> [TASK REQUIREMENTS]:
The word "depth" may appear in some lines of the data; copy every such line.

+++ DATASET RECORDS +++

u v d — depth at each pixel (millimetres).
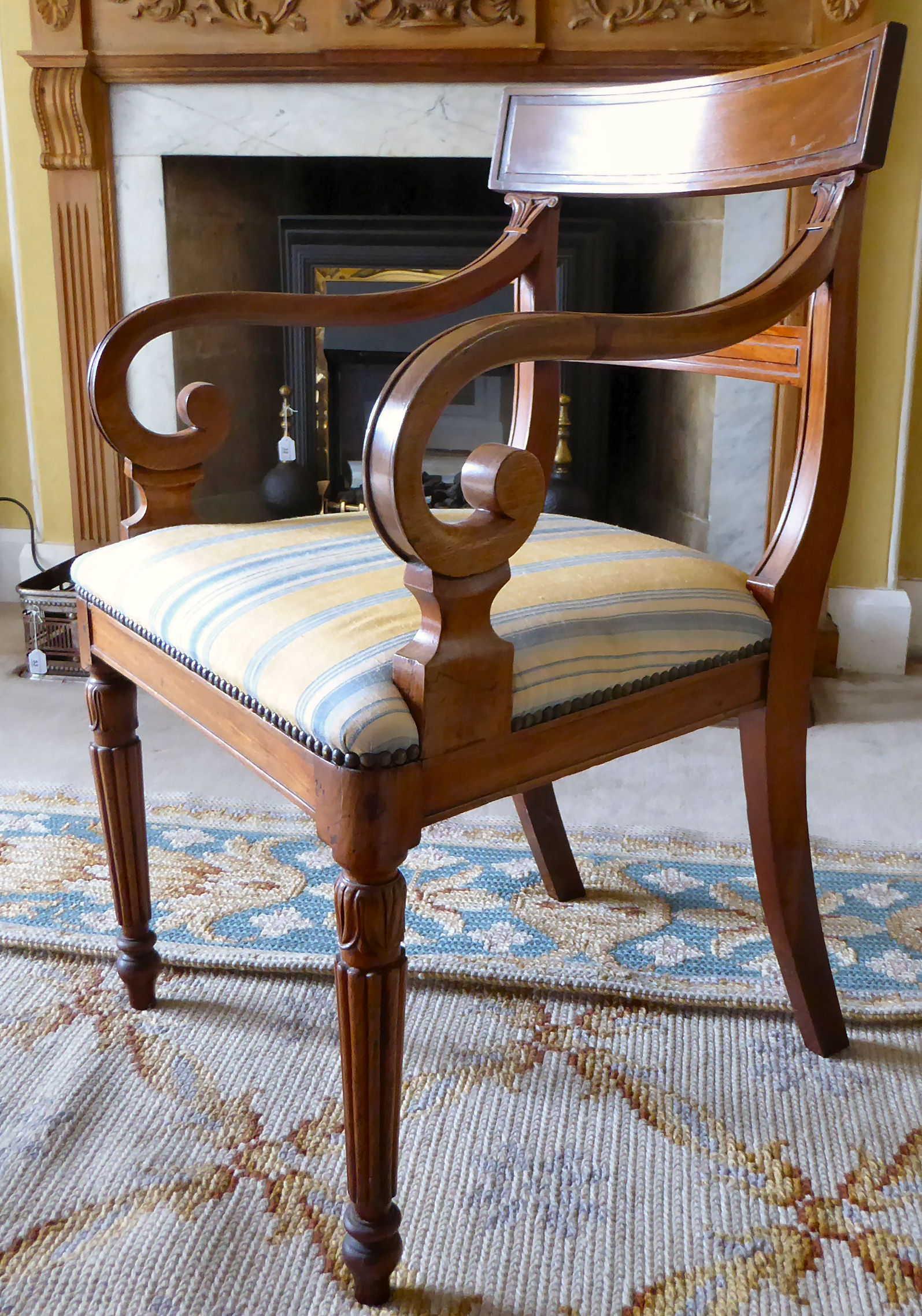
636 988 1106
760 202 1829
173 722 1829
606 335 702
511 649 693
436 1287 792
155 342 2070
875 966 1160
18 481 2367
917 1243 829
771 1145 925
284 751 717
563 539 927
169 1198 865
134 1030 1062
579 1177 891
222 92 1913
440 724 670
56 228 1997
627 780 1635
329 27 1821
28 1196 864
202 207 2121
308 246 2119
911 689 1986
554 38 1797
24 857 1371
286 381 2223
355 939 689
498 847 1422
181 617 806
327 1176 891
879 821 1498
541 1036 1061
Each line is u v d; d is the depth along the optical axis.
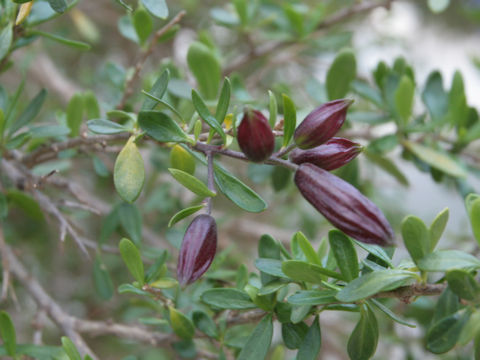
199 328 0.30
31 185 0.34
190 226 0.25
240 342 0.30
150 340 0.34
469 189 0.37
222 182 0.26
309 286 0.28
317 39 0.47
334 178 0.24
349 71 0.35
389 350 0.47
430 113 0.37
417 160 0.37
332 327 0.56
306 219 0.55
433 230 0.25
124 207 0.35
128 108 0.36
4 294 0.35
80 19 0.59
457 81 0.36
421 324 0.41
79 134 0.34
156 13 0.26
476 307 0.25
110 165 0.49
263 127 0.24
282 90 0.37
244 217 0.70
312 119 0.25
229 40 0.69
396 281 0.25
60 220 0.33
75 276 0.68
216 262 0.35
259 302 0.28
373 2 0.43
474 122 0.37
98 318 0.59
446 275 0.24
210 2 0.69
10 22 0.30
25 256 0.60
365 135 0.38
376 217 0.24
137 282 0.29
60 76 0.60
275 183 0.39
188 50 0.34
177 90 0.34
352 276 0.26
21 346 0.30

+++

> [ANSWER FOR THE TASK]:
u v d — depth at each pixel (millimetres).
Each line is u v d; d is the depth along the optical axis.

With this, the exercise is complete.